US20260129944A1US 20260129944 A1US20260129944 A1US 20260129944A1US-20260129944-A1

Abstract

A semiconductor device includes a semiconductor layer and a gate structure on the semiconductor layer. The gate structure includes a multi-stepped gate dielectric on the semiconductor layer and a gate electrode on the multi-stepped gate dielectric. The multi-stepped gate dielectric includes a first gate dielectric segment having a first thickness and a second gate dielectric segment having a second thickness that is less than the first thickness.

Inventors

  • Hsin-Fu Lin
  • Chia-Ta Hsieh
  • Tsung-Hao YEH

Assignees

  • TAIWAN SEMICONDUCTOR MANUFACTURING COMPANY, LTD.

Dates

Publication Date
20260507
Application Date
20251231

Claims (20)

  1. 1 . A method for manufacturing a semiconductor device, comprising: forming a dielectric film in a semiconductor layer; depositing a first gate dielectric layer on the semiconductor layer and the dielectric film; patterning the first gate dielectric layer to form a first gate dielectric segment on the dielectric film; depositing a second gate dielectric layer on the semiconductor layer, the second gate dielectric layer being connected to the first gate dielectric segment; and patterning the second gate dielectric layer to form a second gate dielectric segment connected to first gate dielectric segment so as to form a multi-stepped gate dielectric on the semiconductor layer and the dielectric film.

• REQUEST:
Name every inventor listed on the patent page above.

• GIVEN DATA:
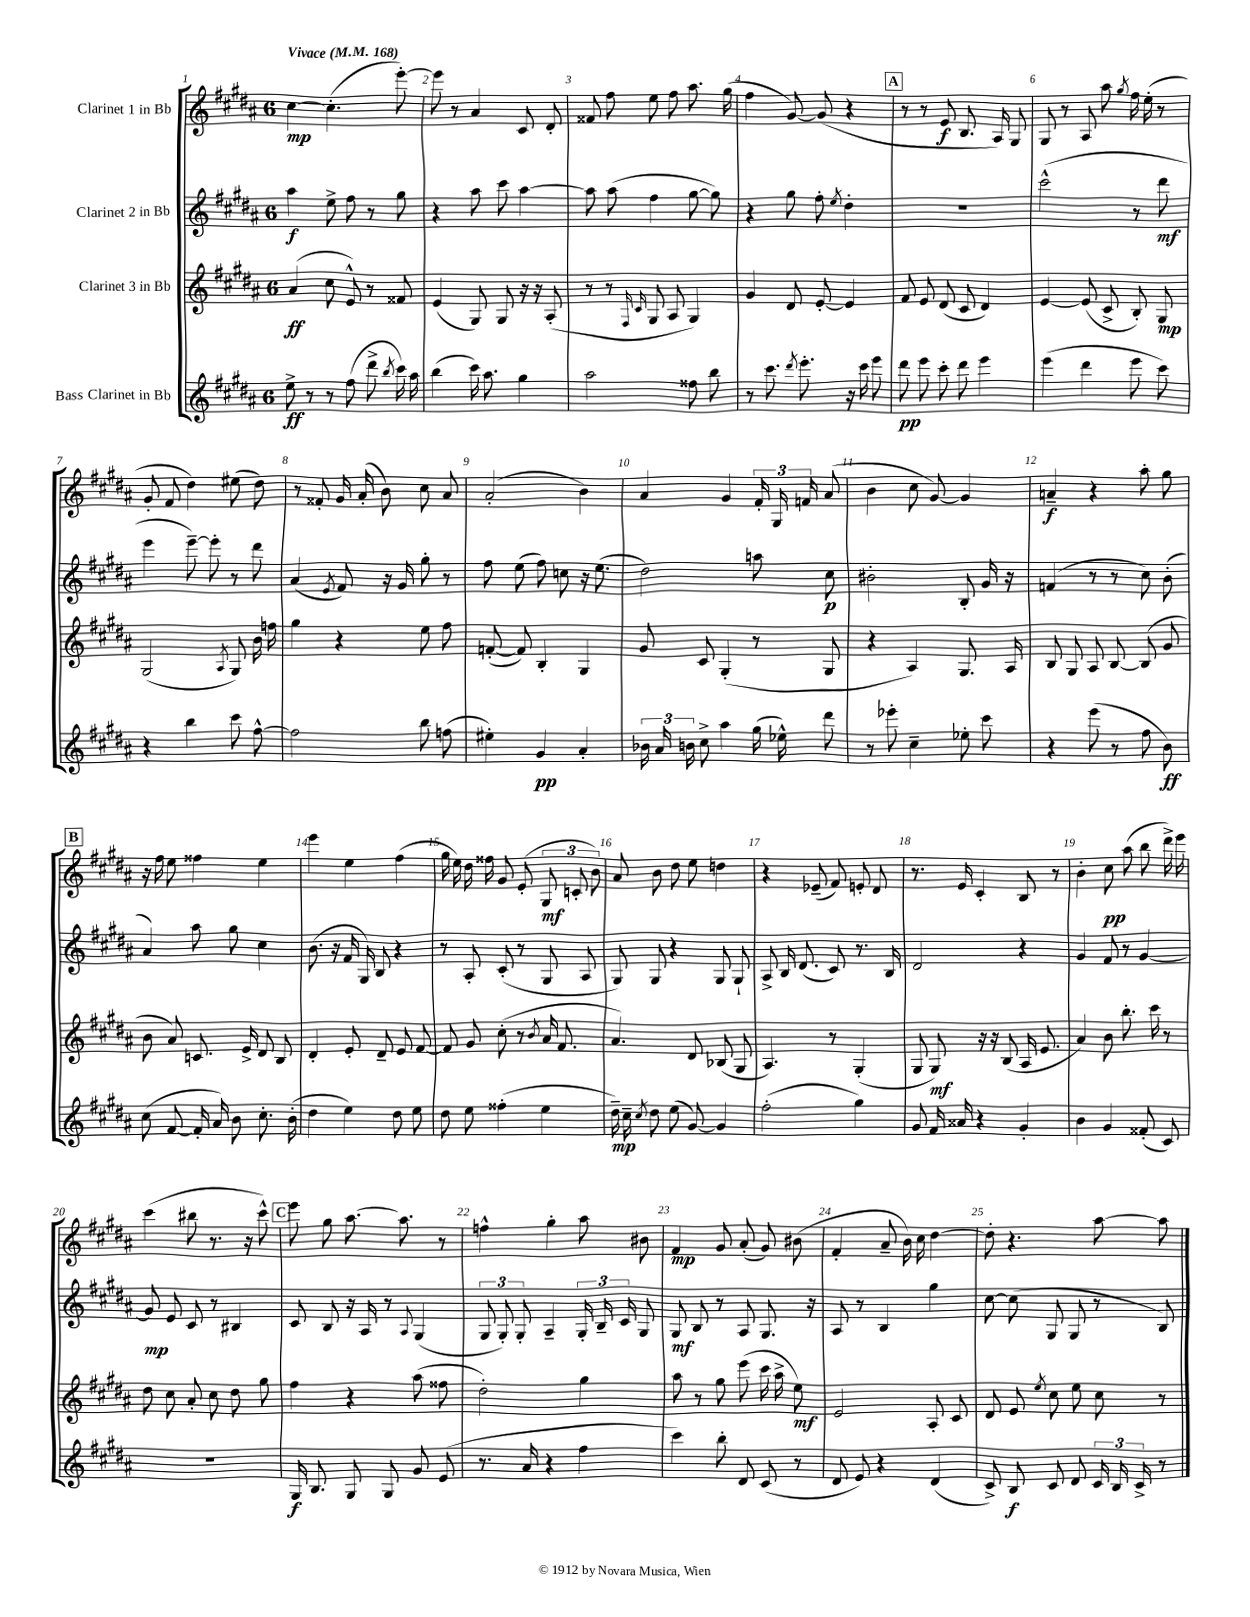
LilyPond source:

• ANSWER FOR THIS EXERCISE:
Hsin-Fu Lin, Chia-Ta Hsieh, Tsung-Hao YEH